**PROBLEM TO WORK ON**. What you write should be an exact repeat of the lines from the one with "Water + Lake" through the final line below, minus the pictures.

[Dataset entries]
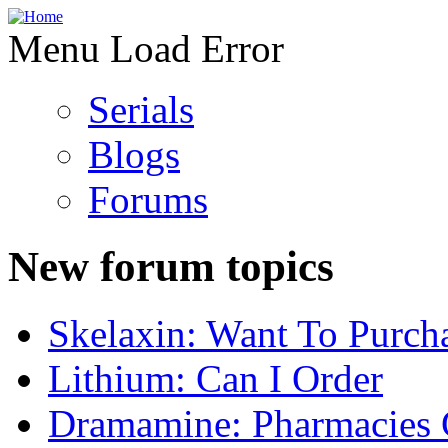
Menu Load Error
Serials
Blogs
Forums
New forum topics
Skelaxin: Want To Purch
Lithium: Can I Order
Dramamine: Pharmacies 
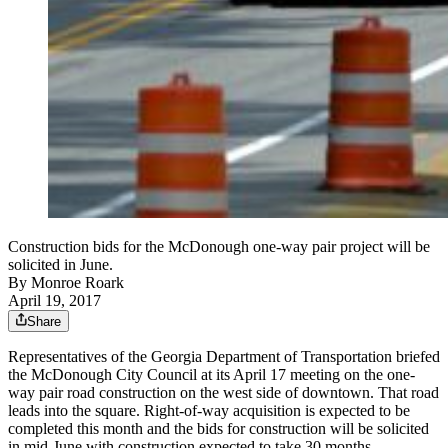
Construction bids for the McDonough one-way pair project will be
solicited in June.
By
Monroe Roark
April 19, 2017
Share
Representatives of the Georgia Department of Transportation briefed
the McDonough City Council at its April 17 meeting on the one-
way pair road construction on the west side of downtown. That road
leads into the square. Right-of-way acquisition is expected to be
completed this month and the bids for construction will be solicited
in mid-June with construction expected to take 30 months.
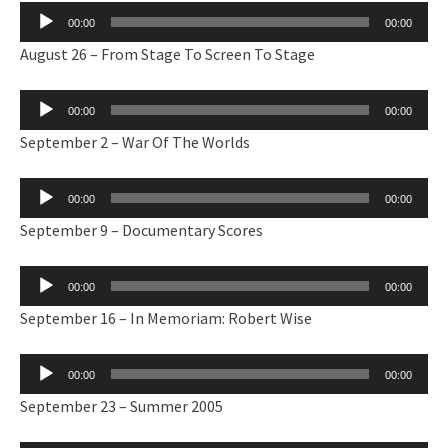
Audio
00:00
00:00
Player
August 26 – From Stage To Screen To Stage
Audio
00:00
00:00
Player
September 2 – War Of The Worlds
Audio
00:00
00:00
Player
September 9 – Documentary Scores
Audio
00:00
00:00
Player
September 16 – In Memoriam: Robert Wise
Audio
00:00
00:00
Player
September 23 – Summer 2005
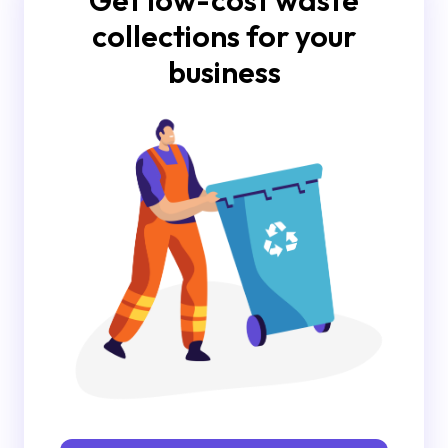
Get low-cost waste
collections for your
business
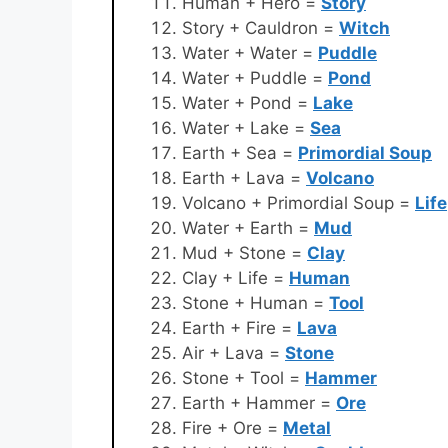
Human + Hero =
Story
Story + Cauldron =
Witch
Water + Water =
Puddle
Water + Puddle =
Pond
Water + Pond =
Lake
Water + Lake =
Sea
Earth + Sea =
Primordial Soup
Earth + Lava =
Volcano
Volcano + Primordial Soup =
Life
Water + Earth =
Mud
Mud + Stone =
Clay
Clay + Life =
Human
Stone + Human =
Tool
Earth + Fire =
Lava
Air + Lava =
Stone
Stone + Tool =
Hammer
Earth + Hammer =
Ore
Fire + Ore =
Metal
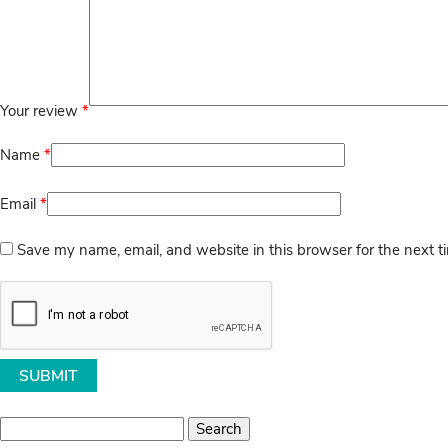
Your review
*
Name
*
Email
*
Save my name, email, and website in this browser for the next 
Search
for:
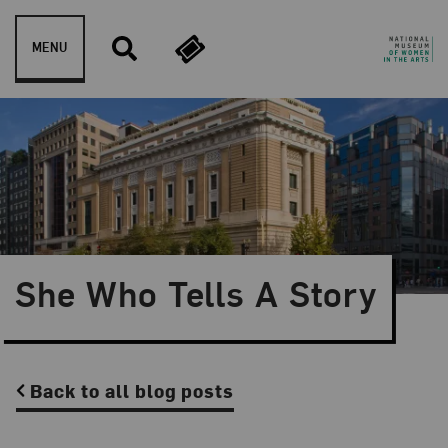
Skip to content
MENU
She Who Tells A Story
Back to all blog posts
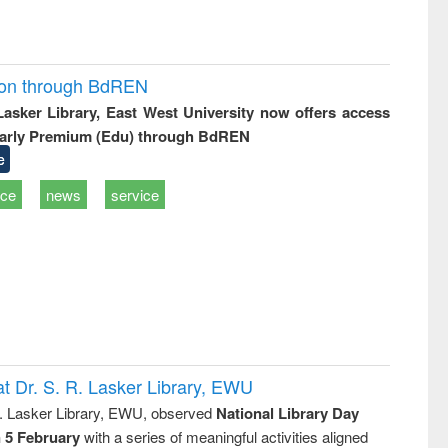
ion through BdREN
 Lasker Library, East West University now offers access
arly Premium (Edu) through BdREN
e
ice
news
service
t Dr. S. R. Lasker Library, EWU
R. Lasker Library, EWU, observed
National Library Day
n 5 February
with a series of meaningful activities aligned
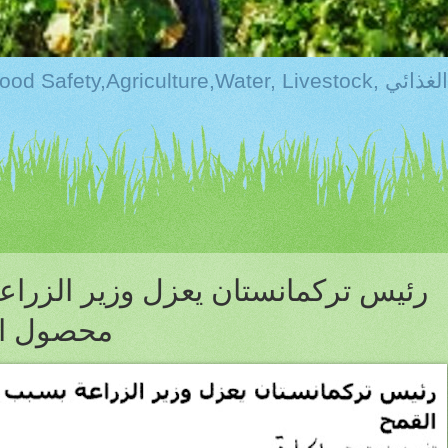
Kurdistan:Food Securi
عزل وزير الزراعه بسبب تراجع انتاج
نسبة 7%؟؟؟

**ANSWER FOR THIS EXERCISE**.
Water + Lake =
Sea
Earth + Sea =
Primordial Soup
Earth + Lava =
Volcano
Volcano + Primordial Soup =
Life
Water + Earth =
Mud
Mud + Stone =
Clay
Clay + Life =
Human
Stone + Human =
Tool
Earth + Fire =
Lava
Air + Lava =
Stone
Stone + Tool =
Hammer
Earth + Hammer =
Ore
Fire + Ore =
Metal
Your review
*
Name
*
Email
*
Save my name, email, and website in this browser for the next 
Search
for:
Skip to content
MENU
She Who Tells A Story
Back to all blog posts
ion through BdREN
 Lasker Library, East West University now offers access
arly Premium (Edu) through BdREN
e
ice
news
service
t Dr. S. R. Lasker Library, EWU
R. Lasker Library, EWU, observed
National Library Day
n 5 February
with a series of meaningful activities aligned
Kurdistan:Food Securi
عزل وزير الزراعه بسبب تراجع انتاج
نسبة 7%؟؟؟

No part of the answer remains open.